Sunday, February 05, 2006

Beware of INTEL's tricks

I was reading the book "Inside Intel" by Tim Jackson. It's an eye opener to see how INTEL got rich. For example, in the early days of 8086, to eliminate Motorola, which had the 68000 CPU, INTEL initiated a marketing compaign called "Operation Crush". The goal was, quoting the leading INTEL exec, "We have to kill Motorola, that's the name of the game. We have to crush the f**king1 bastards. We're gonna roll over Motorola and make sure they don't come back again." One key INTEL tactic was the release of cataglogs of next generation CPUs 5x the speed to convince customers to choose INTEL. Such parts did not even exist on the drawing board.
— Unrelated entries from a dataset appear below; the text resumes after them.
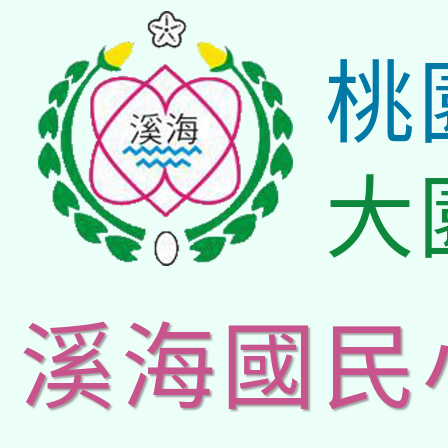
桃
大
溪海國民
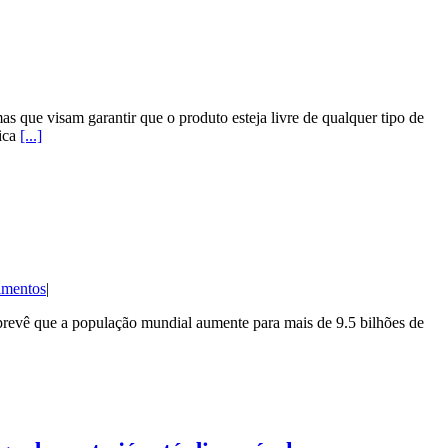
s que visam garantir que o produto esteja livre de qualquer tipo de
nica
[...]
imentos
|
vê que a população mundial aumente para mais de 9.5 bilhões de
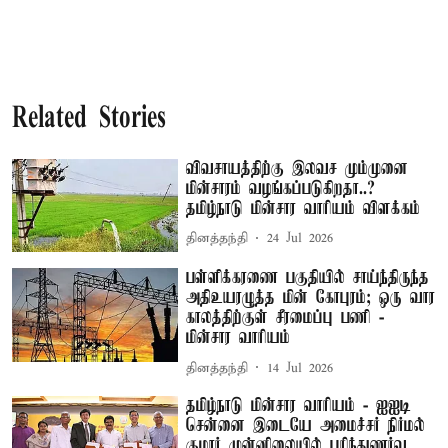
Related Stories
விவசாயத்திற்கு இலவச மும்முனை
மின்சாரம் வழங்கப்படுகிறதா..?
தமிழ்நாடு மின்சார வாரியம் விளக்கம்
தினத்தந்தி
24 Jul 2026
பள்ளிக்கரணை பகுதியில் சாய்ந்திருந்த
அதிஉயரழுத்த மின் கோபுரம்; ஒரு வார
காலத்திற்குள் சீரமைப்பு பணி -
மின்சார வாரியம்
தினத்தந்தி
14 Jul 2026
தமிழ்நாடு மின்சார வாரியம் - ஐஐடி
சென்னை இடையே அமைச்சர் நிர்மல்
குமார் முன்னிலையில் புரிந்துணர்வு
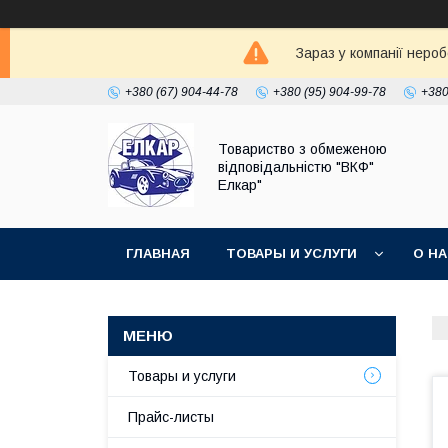
Зараз у компанії неро
+380 (67) 904-44-78
+380 (95) 904-99-78
+380
Товариство з обмеженою
відповідальністю "ВКФ"
Елкар"
ГЛАВНАЯ
ТОВАРЫ И УСЛУГИ
О Н
Товары и услуги
Прайс-листы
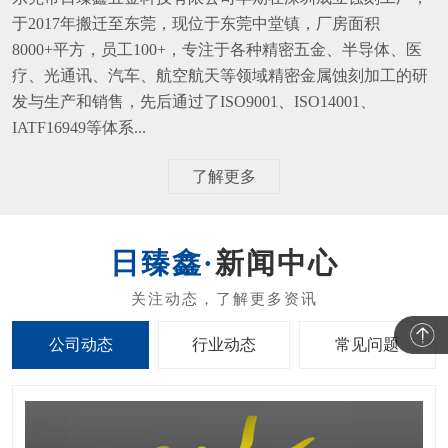
于2017年搬迁至东莞，现位于东莞中堂镇，厂房面积
8000+平方，员工100+，专注于各种精密五金、半导体、医
疗、光通讯、汽车、航空航天等领域精密金属蚀刻加工的研
发与生产和销售，先后通过了ISO9001、ISO14001、
IATF16949等体系...
了解更多
新闻中心
公司动态
行业动态
常见问题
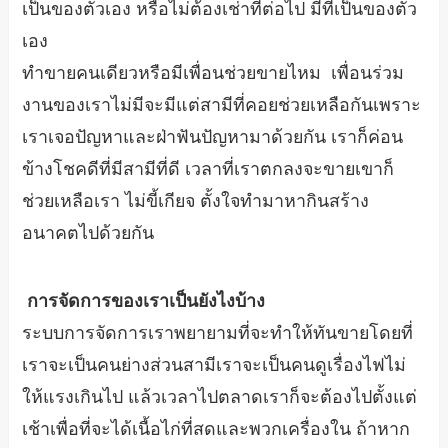
เป็นของตัวเอง หรือไม่ต้องเช่าที่ต่อไป มีที่เป็นของตัว
เอง
ทำขายคนเดียวหรือมีเพื่อนช่วยขายไหม เพื่อนร่วม
งานของเราไม่มีจะมีแต่สามีที่คอยช่วยเหลือกันเพราะ
เราเจอปัญหาและฝ่าฟันปัญหามาด้วยกัน เราก็ค่อน
ข้างโชคดีที่มีสามีที่ดี เวลาที่เราตกลงจะขายเขาก็
ช่วยเหลือเรา ไม่ขี้เกียจ ตั้งใจทำมาหากินสร้าง
อนาคตไปด้วยกัน
การจัดการของเราเป็นยังไงบ้าง
ระบบการจัดการเราพยายามที่จะทำให้ทันขายโดยที่
เราจะเป็นคนย่างส่วนสามีเราจะเป็นคนดูเรื่องไฟไม่
ให้แรงเกินไป แล้วเวลาไปตลาดเราก็จะต้องไปตั้งแต่
เช้าเพื่อที่จะได้เนื้อไก่ที่สดและพวกเครื่องใน ถ้าหาก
Motorola was fooled, instead of dimissing INTEL's vaporware, it released an honest catalog of next generation CPUs which were far less impressive.

Most disturbing was how INTEL deceived the Court and jury during an INTEL lawsuit against AMD on the issue of 286 microcode. It was about the interpretation of the term "microcomputer" in an INTEL-AMD licensing agreement. INTEL altered the date of some crucial internal document and removed some incriminating text from it. The jury was deceived, and issued a verdict against AMD.
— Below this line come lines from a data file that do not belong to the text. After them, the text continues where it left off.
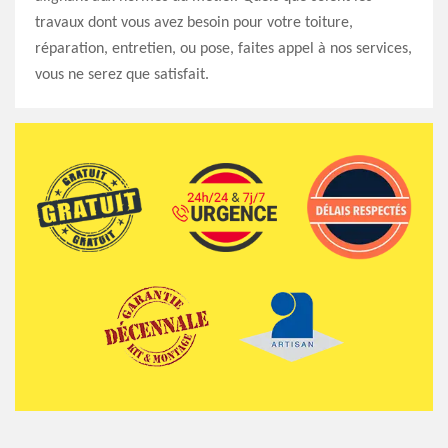
travaux dont vous avez besoin pour votre toiture,
réparation, entretien, ou pose, faites appel à nos services,
vous ne serez que satisfait.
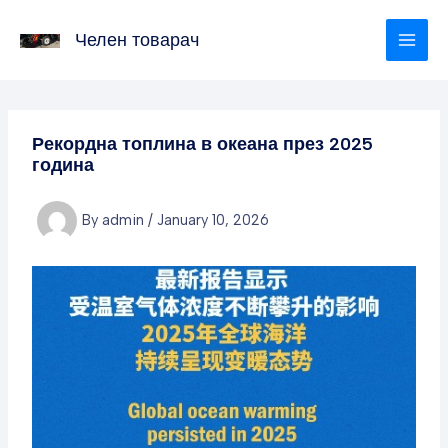
Skip
to
Челен товарач
content
Рекордна топлина в океана през 2025
година
By
admin
/
January 10, 2026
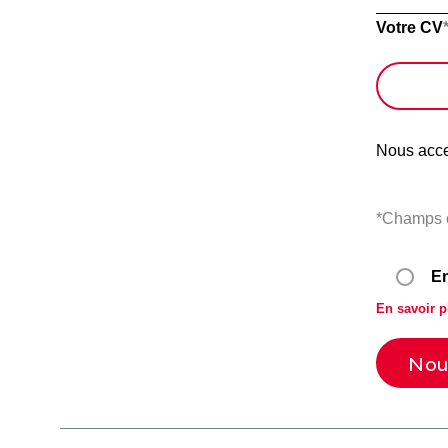
Votre CV
Nous acce
*Champs o
En
En savoir p
Les informat
Veuillez
informations
organismes o
laisser
retirer à to
ce
Conformémen
champ
droit d’accès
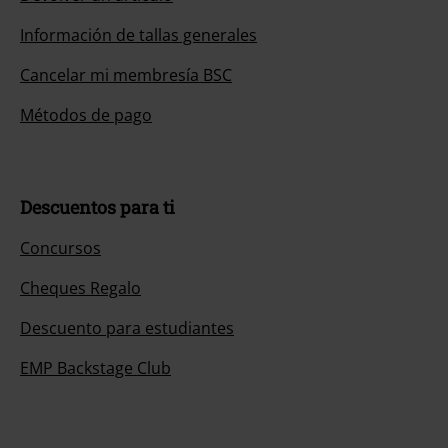
Información de tallas generales
Cancelar mi membresía BSC
Métodos de pago
Descuentos para ti
Concursos
Cheques Regalo
Descuento para estudiantes
EMP Backstage Club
It was by some pure luck that AMD found the original INTEL document and the judge ordered a new trial four months after the jury verdict. With the untampered evidence, AMD won. But AMD lost precious many months marketing its own 486 processors due to an injunction issued previously as a result of INTEL's lawsuit.

The lessons AMD should learn:

*) INTEL is again promising pie in the sky 45nm and next generation chips no one has seen. AMD should devise a good strategy against this and seize the moment. Platform stability is a key AMD advantage.

*) Beware of potential tampering of evidence in the anti-trust lawsuit. AMD needs to beef up its computer forensic expertise in its legal team. I think Google folks should be very good at mining the massive amount of documents and emails.

Note: The book had the four letter word + ing, I removed it, so children don't learn from the bad example.